Reproduce all of the data below line for line, without changing anything, but leave out the pictures.

[Dataset entries]
____________
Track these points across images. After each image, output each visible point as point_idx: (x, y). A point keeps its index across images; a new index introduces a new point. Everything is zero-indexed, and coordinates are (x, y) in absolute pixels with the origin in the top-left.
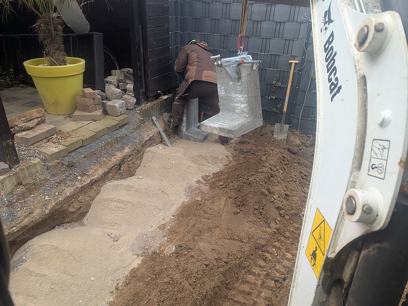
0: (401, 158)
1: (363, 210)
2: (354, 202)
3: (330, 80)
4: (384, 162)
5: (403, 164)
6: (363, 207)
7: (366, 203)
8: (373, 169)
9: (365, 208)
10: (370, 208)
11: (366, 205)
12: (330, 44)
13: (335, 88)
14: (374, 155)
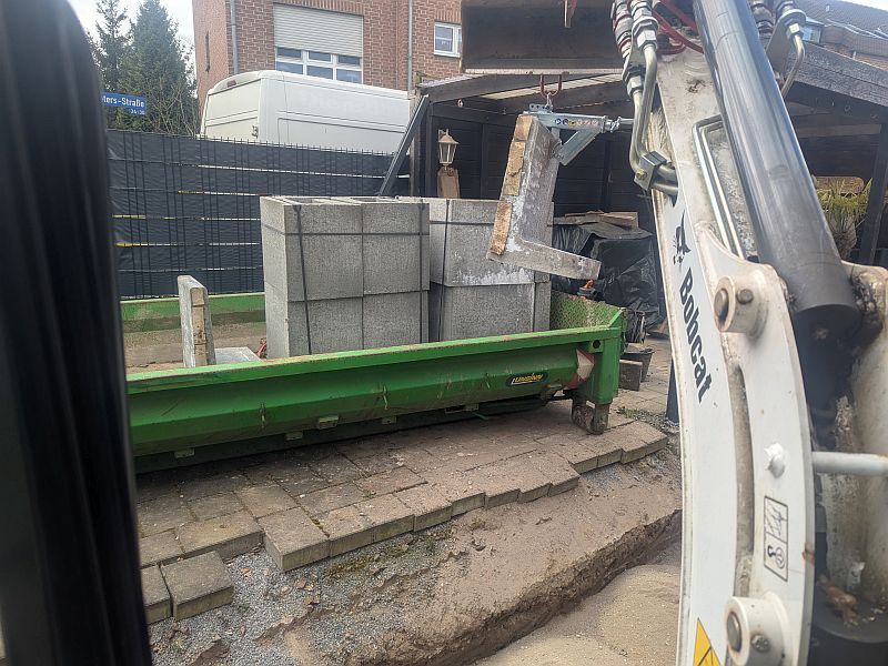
____________
=== Written solution ===
Track these points across images. After each image, output each visible point as point_idx: (x, y). A point keeps its index across images; a new index introduces a new point. Everything is zero-indexed, and coordinates are (x, y) in absolute pixels with the origin in the top-left.
0: (401, 158)
1: (363, 210)
2: (354, 202)
3: (330, 80)
4: (384, 162)
5: (403, 164)
6: (363, 207)
7: (366, 203)
8: (373, 169)
9: (365, 208)
10: (370, 208)
11: (366, 205)
12: (330, 44)
13: (335, 88)
14: (374, 155)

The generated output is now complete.